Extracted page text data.
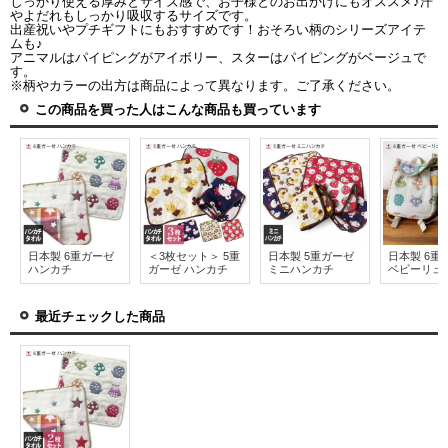
しっかり使える厚みとサイズ感で、お子様とのお出かけにもオススメ♪汗
やよだれもしっかり吸収するサイズです。
出産祝いやプチギフトにもおすすめです！おそろい柄のシリーズアイテ
ムも♪
アニマルはパイピングがアイボリー、スターはパイピングがベージュで
す。
※柄やカラーの出方は商品によって異なります。ご了承ください。
この商品を買った人はこんな商品も買っています
日本製 6重ガーゼ
＜3枚セット＞ 5重
日本製 5重ガーゼ
日本製 6重
ハンカチ
ガーゼ ハンカチ
ミニハンカチ
ベビーリュ
最近チェックした商品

EXERCISE REQUIREMENTS.
The records must be restated word for word, apart from any images.

SOLUTION FOR THIS PROBLEM.
しっかり使える厚みとサイズ感で、お子様とのお出かけにもオススメ♪汗
やよだれもしっかり吸収するサイズです。
出産祝いやプチギフトにもおすすめです！おそろい柄のシリーズアイテ
ムも♪
アニマルはパイピングがアイボリー、スターはパイピングがベージュで
す。
※柄やカラーの出方は商品によって異なります。ご了承ください。
この商品を買った人はこんな商品も買っています
日本製 6重ガーゼ
＜3枚セット＞ 5重
日本製 5重ガーゼ
日本製 6重
ハンカチ
ガーゼ ハンカチ
ミニハンカチ
ベビーリュ
最近チェックした商品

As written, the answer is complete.